Movant has succeeded in establishing that the proposed claim is not patently groundless, frivolous, or legally defective and that there is reasonable cause to believe that a valid cause of action exists (Matter of Santana v New York State Thruway Auth., 92 Misc 2d 1 [Ct Cl 1997]).
With respect to the contention of defense counsel that any such action is barred by the Third Department's decisions in Williams v State of New York (90 AD2d 861 [1982]), as further refined by Ford Motor Credit Co. v State of New York (133 AD2d 980 [1987]) and Collins v Brown (129 AD2d 902 [1987]), that issue is best resolved after the underlying facts have been fully developed. Even if an action may ultimately be found to be without merit, once the facts are fully developed, the movant should not be precluded from going forward at this early stage (Marcus v State of New York, 172 AD2d 724 [2d Dept 1991]).
Taking into account the six statutorily prescribed factors, the Court finds them to weigh in favor of granting movants' motion for permission to file a late claim. Movants are therefore directed to file and serve a claim identical to the proposed claim submitted in support of this motion; and to do so in conformity with the requirements of Court of Claims Act §§ 10, 11 and 11-a within sixty (60) days after this decision and order is filed.



October 20, 2004
Albany, New York

HON. JUDITH A. HARD
Judge of the Court of Claims


The following papers were read on the Court's motion for information clarifying the question of service (Motion No. M-68800) and movants' motion for permission to file an untimely claim

1. Order to Show Cause;
2. Notice of Motion and Supporting Affirmation of Steven Bournazos, Esq. with annexed Exhibits, including a Proposed Claim; (Motion No. M-68586)

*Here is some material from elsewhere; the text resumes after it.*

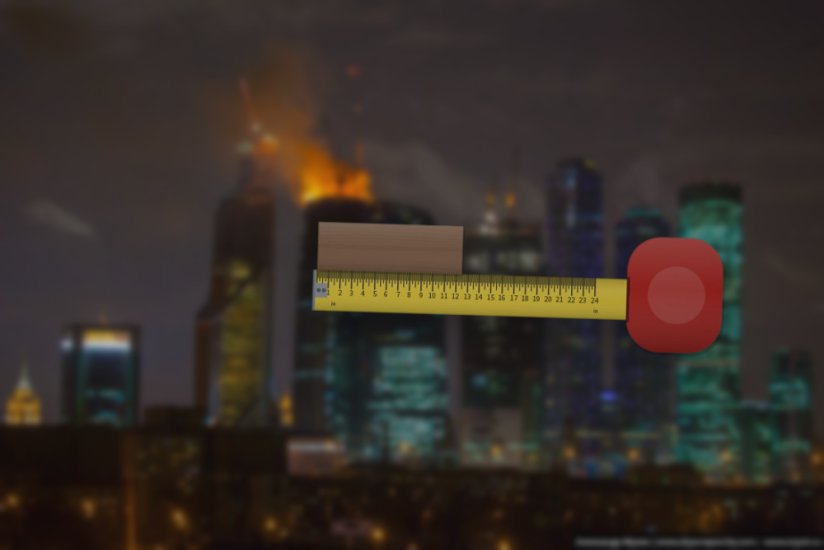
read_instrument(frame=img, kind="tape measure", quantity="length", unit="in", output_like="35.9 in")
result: 12.5 in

3. Affidavit in Opposition of Michael C. Rizzo, Esq, AAG.

4. Reply Affirmation.

Filed papers: Claim No. 109227




[1] The Clerk of the Court assigned Claim No. 109227 to this claim. As a result of the concession by movants' counsel that a copy of that claim was not served on the Attorney General, Claim No. 109227 is hereby dismissed on the ground of improper service. This action has the effect of resolving Motion No. M-68800, initiated by an Order to Show Cause and requiring the parties to submit evidence relating to service.